Tuesday, June 14, 2005
Spiderwort against my forsythia hedge
When I bought my house, the property was mostly barren. An older woman, a widow all of whose children had grown and moved on, lived in it and did the best she could to maintain the structure, which wasn’t very much. Any cracks or gaps in the woodwork or a window frame were repaired with modeling clay. Any thing that came loose (like some of the wallpaper that was six layers thick in the downstairs rooms and that went back to the very late 1800s) was secured with pink thumb tacks. There were pink thumb tacks in the walls, the siding of the exterior, even in the garden. The house was sold as a “handyman special.” You’re reading the handyman right now.
The property was so bare because the owner before her was a developer who wanted to take the house down (it then had half an acre of land), buy a couple of other adjoining plots, rip those houses down, and build a subdivision of cheap little ranch houses. But the other properties wouldn’t sell, he just subdivided the land so that my house now sits on a simple 1/8 acre house lot, built some little cape houses on the remaining land surrounding me, and stripped all the good topsoil off everything to use on another site. When I bought the property, crabgrass would barely grow here.

(Stored entries)

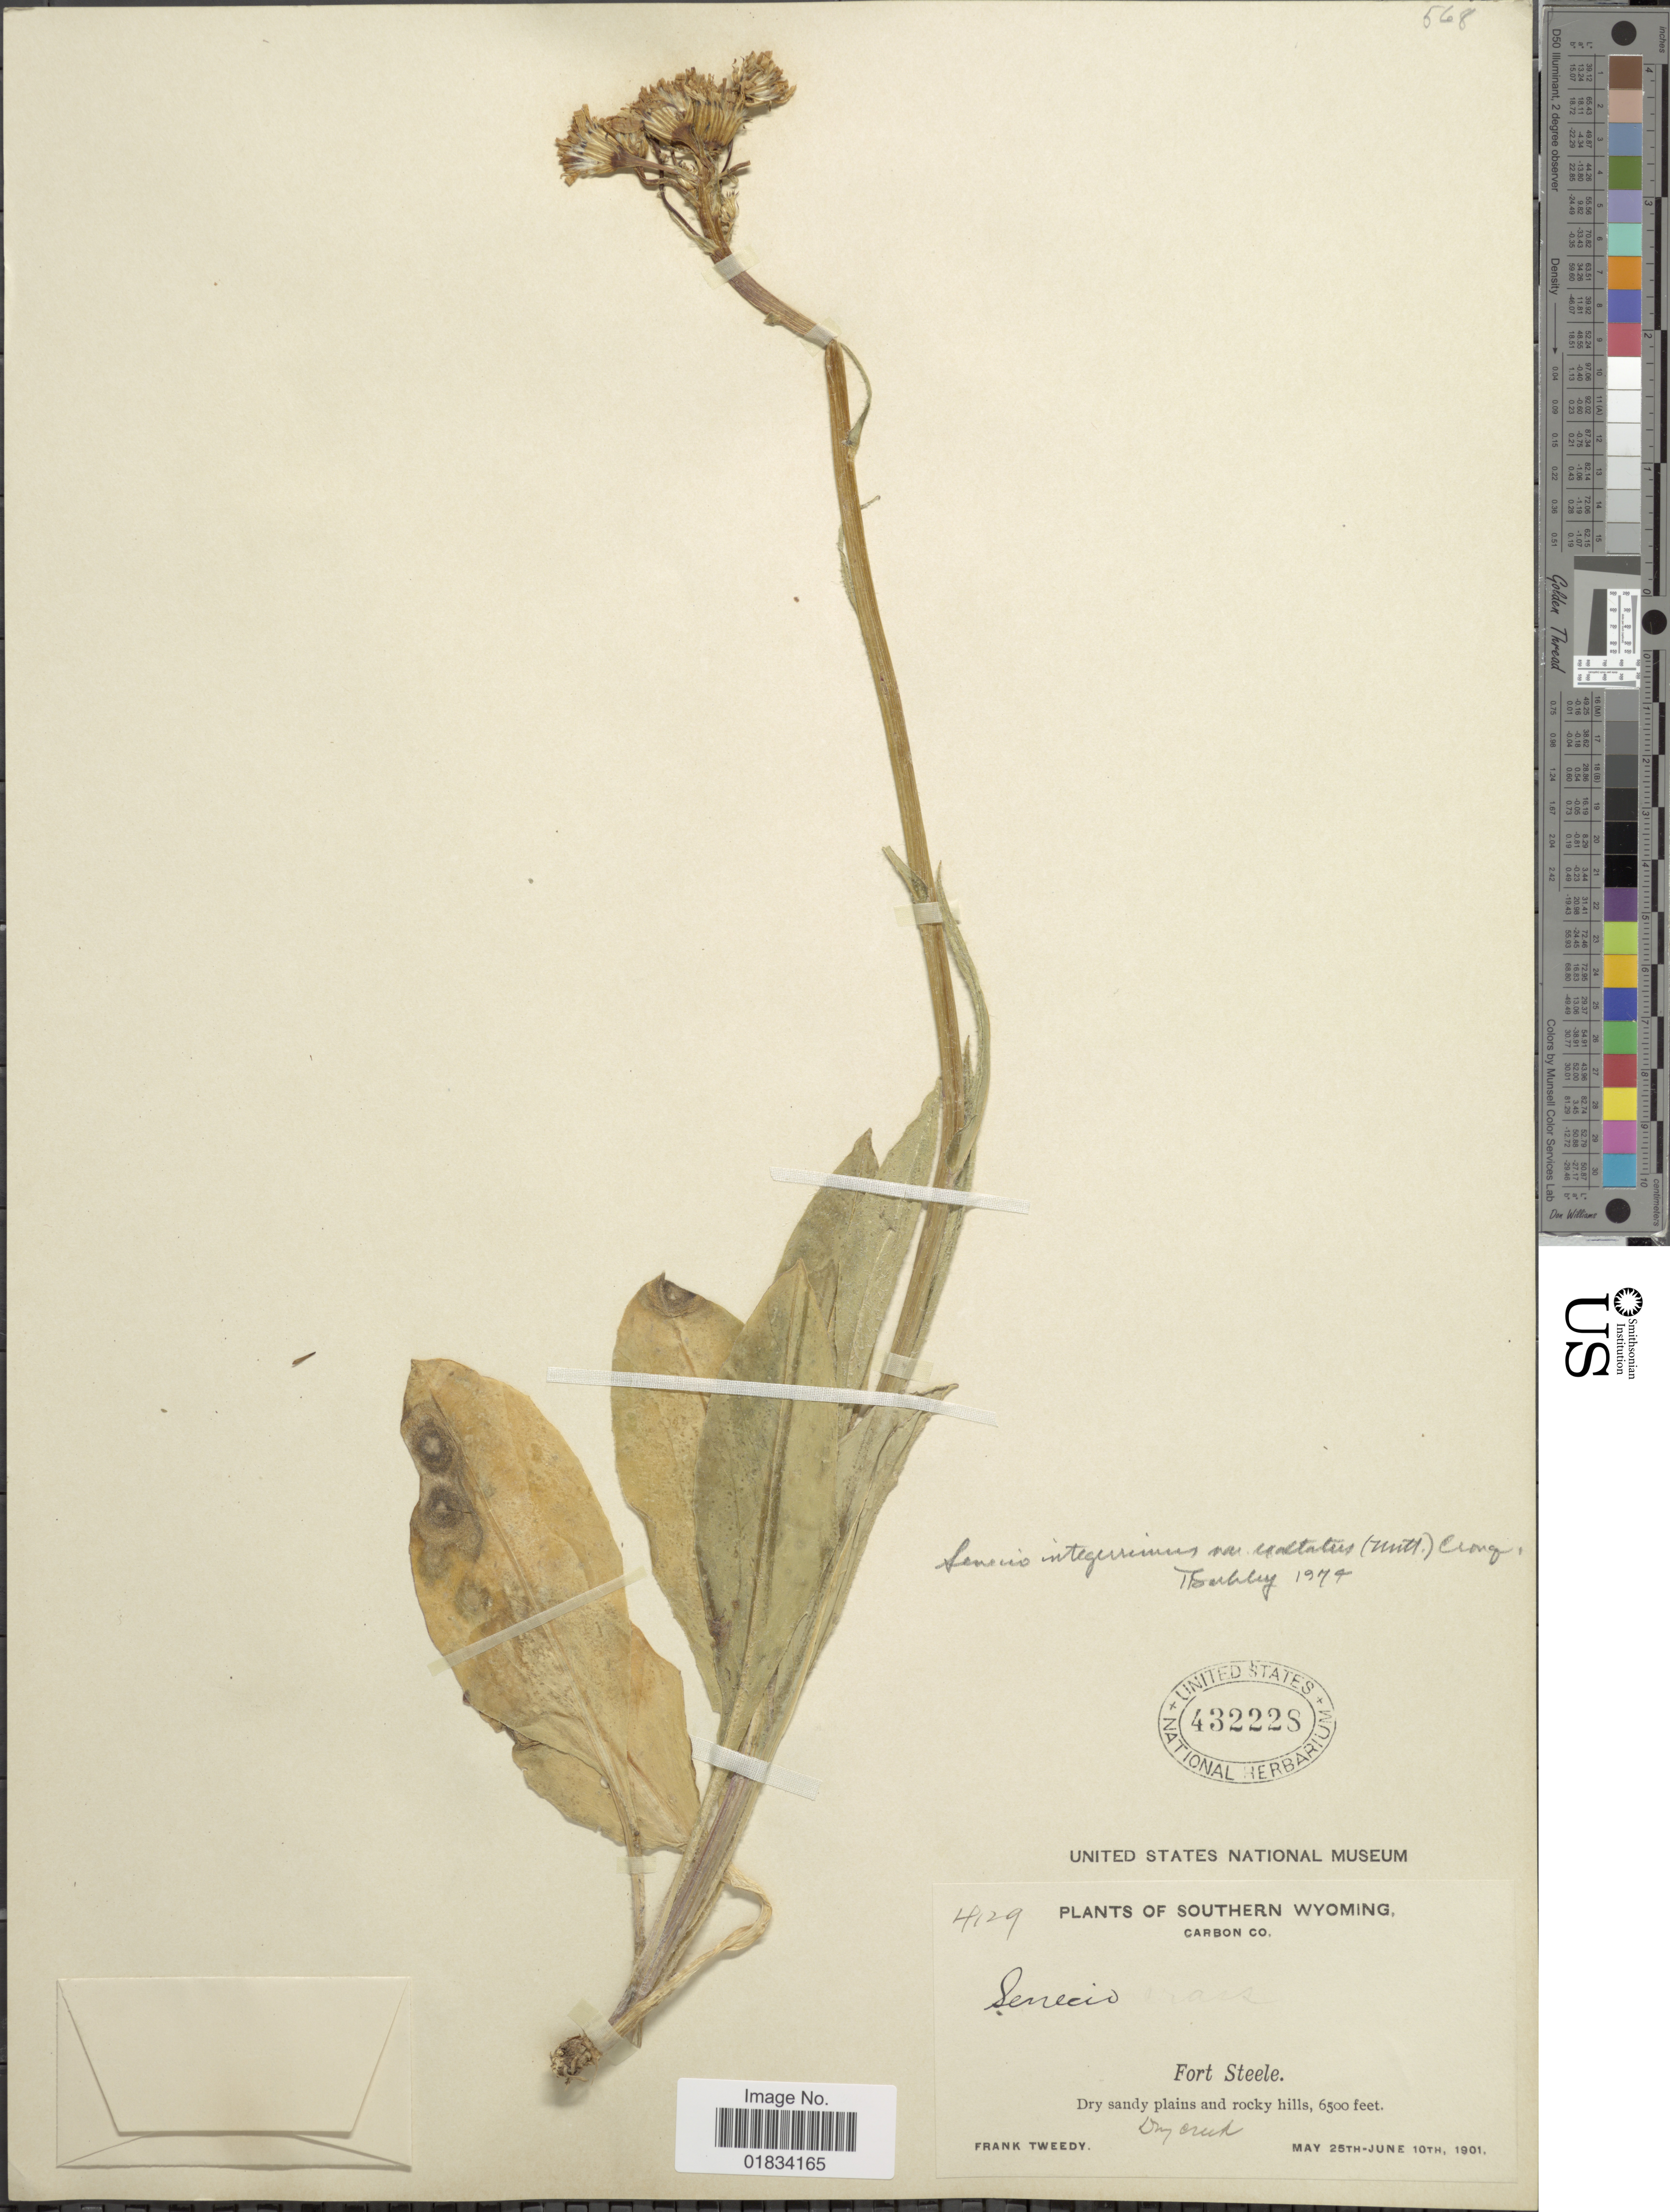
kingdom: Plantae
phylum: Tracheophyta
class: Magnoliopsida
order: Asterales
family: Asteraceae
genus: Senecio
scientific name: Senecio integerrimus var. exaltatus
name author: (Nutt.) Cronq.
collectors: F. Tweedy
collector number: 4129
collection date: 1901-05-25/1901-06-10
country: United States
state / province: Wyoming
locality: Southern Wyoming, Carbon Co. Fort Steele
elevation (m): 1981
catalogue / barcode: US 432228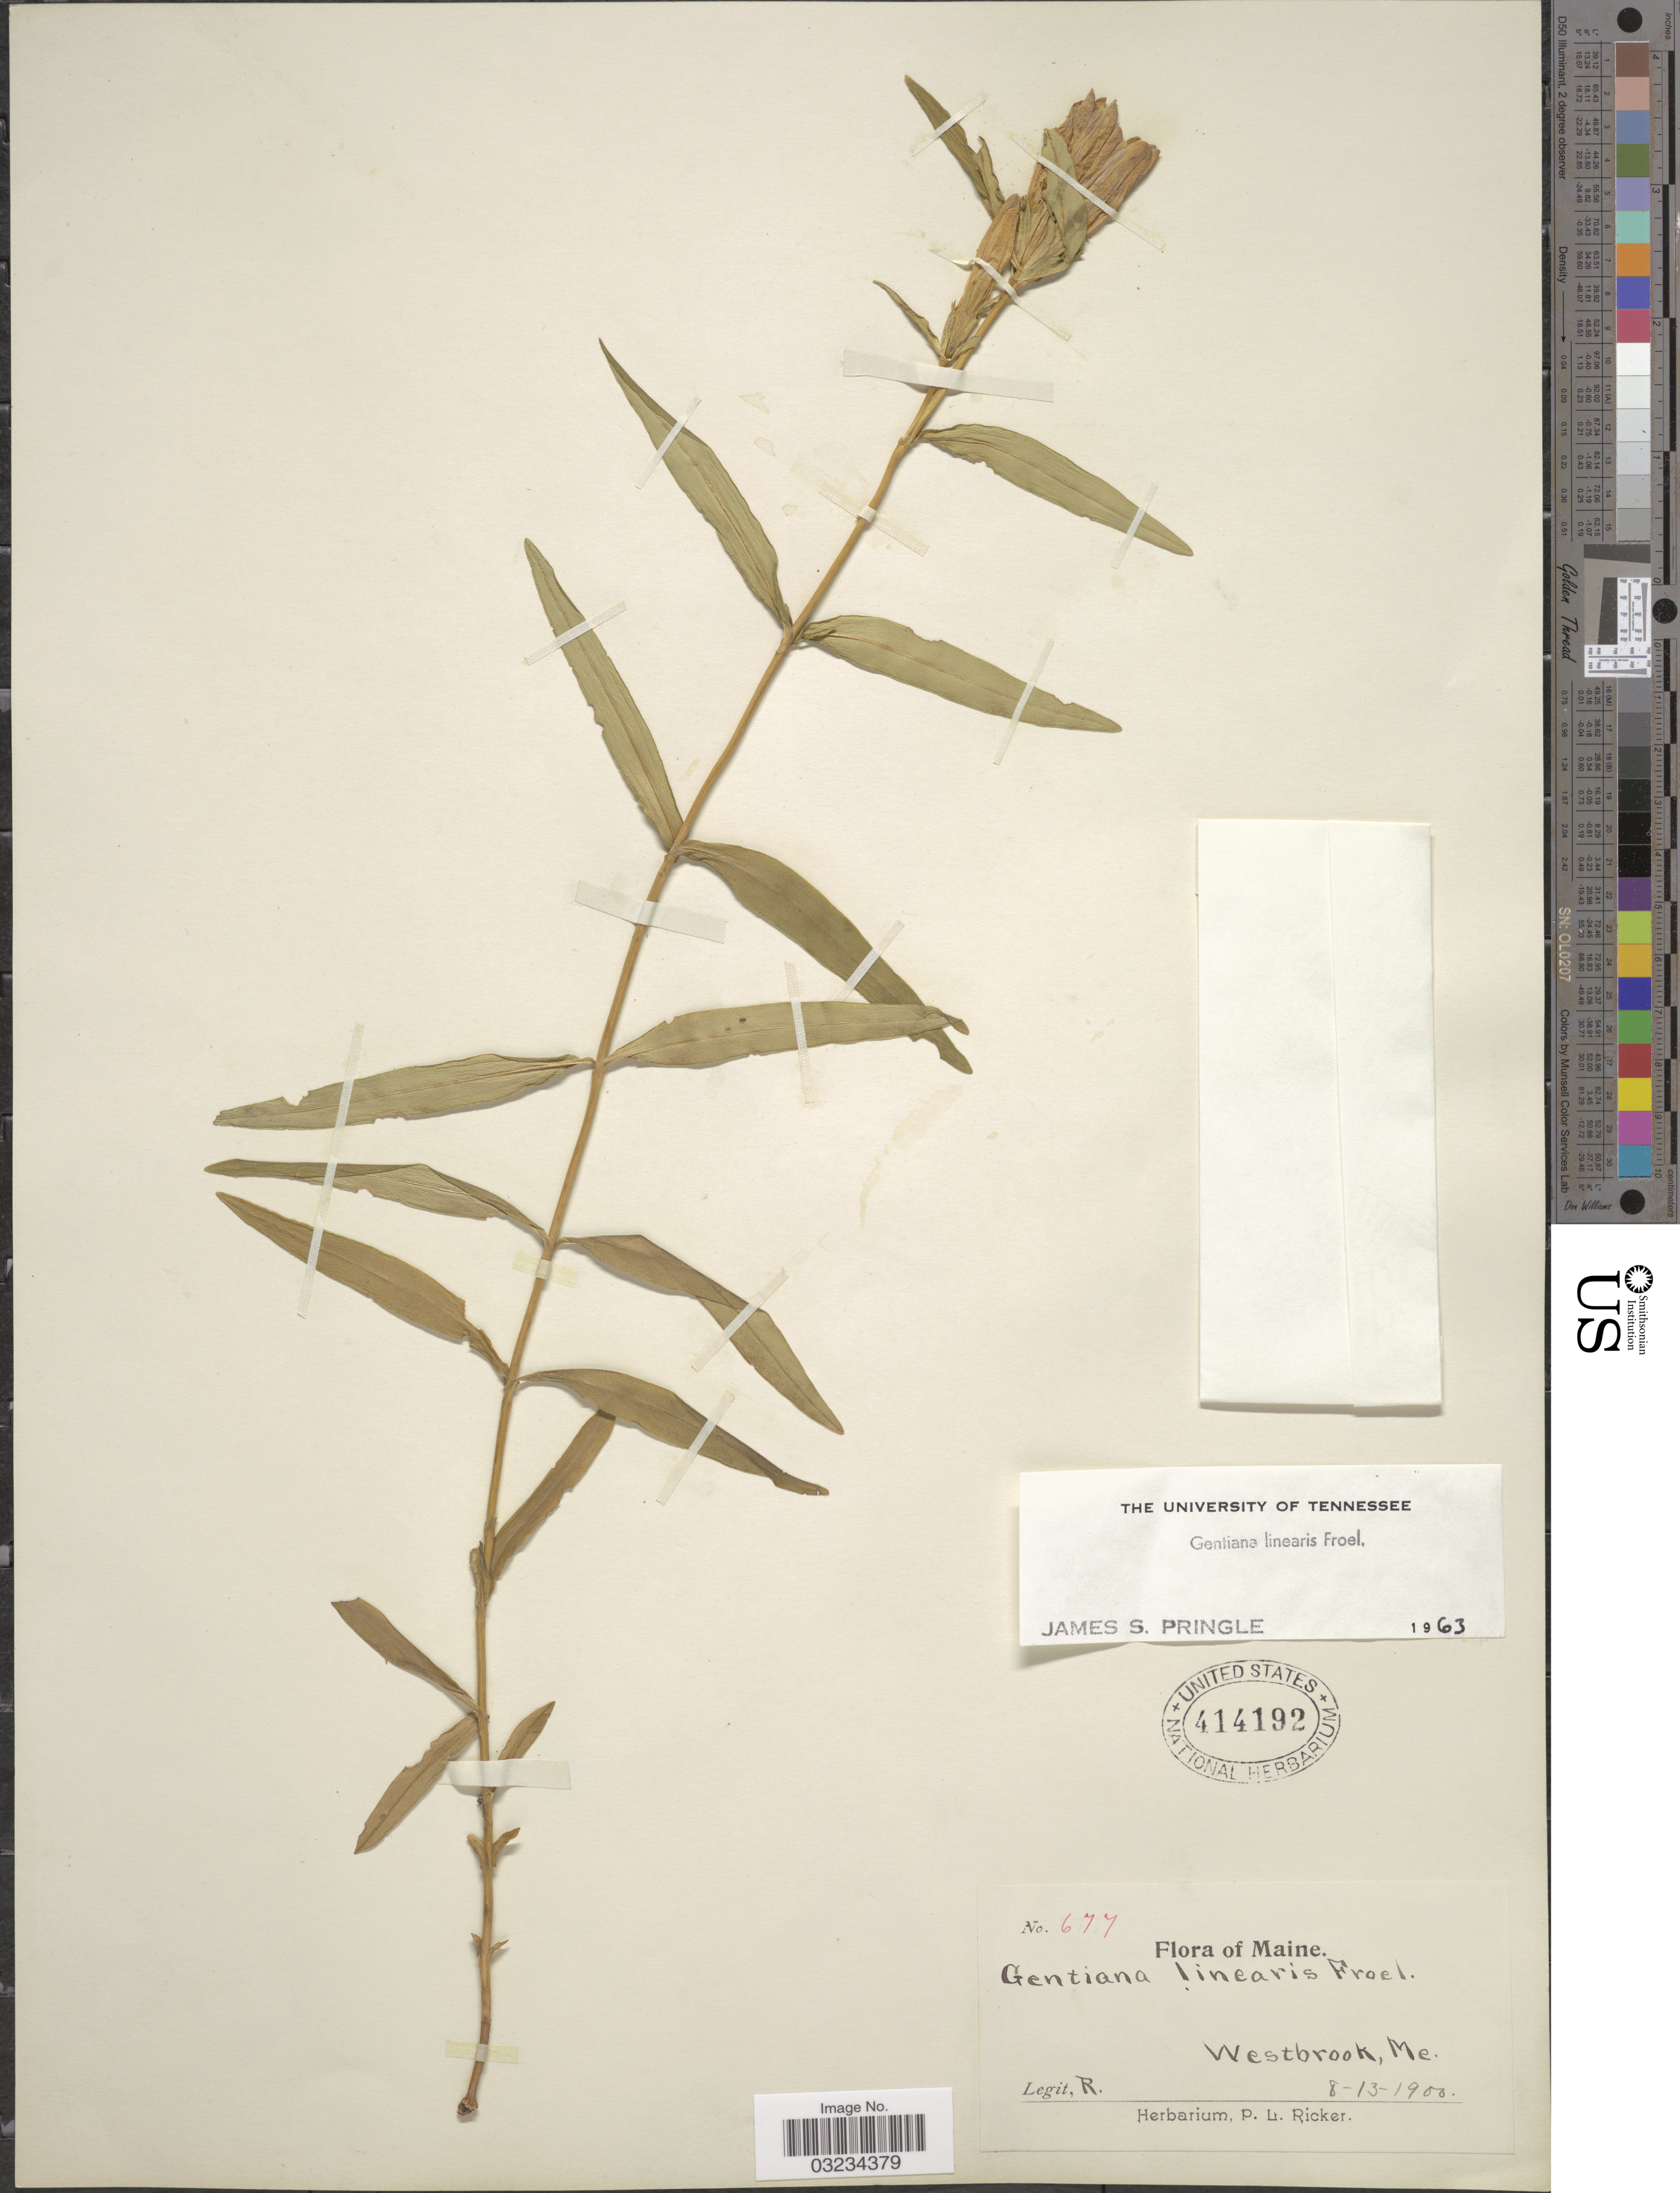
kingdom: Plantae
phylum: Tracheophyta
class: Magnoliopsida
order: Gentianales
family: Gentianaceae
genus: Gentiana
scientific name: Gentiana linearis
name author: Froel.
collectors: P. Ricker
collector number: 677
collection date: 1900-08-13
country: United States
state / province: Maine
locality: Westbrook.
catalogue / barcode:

■ WHAT YOU NEED TO DO:
a) Answer these questions from the post about the house:
(i) What did the earlier owner use to repair cracks or gaps in the woodwork or a window frame?
(ii) Under what label was the house sold?
(iii) What size of lot does the house sit on now?
b) Render this sentence from the post about the house in Spanish: "When I bought the property, crabgrass would barely grow here."
The entries are separate material, unconnected to the post about the house.

■ RESPONSES FOR EACH TASK:
a)
(i) Modeling clay.
(ii) A "handyman special."
(iii) A 1/8 acre house lot.

b) Cuando compré la propiedad, la garranchuela apenas crecía aquí.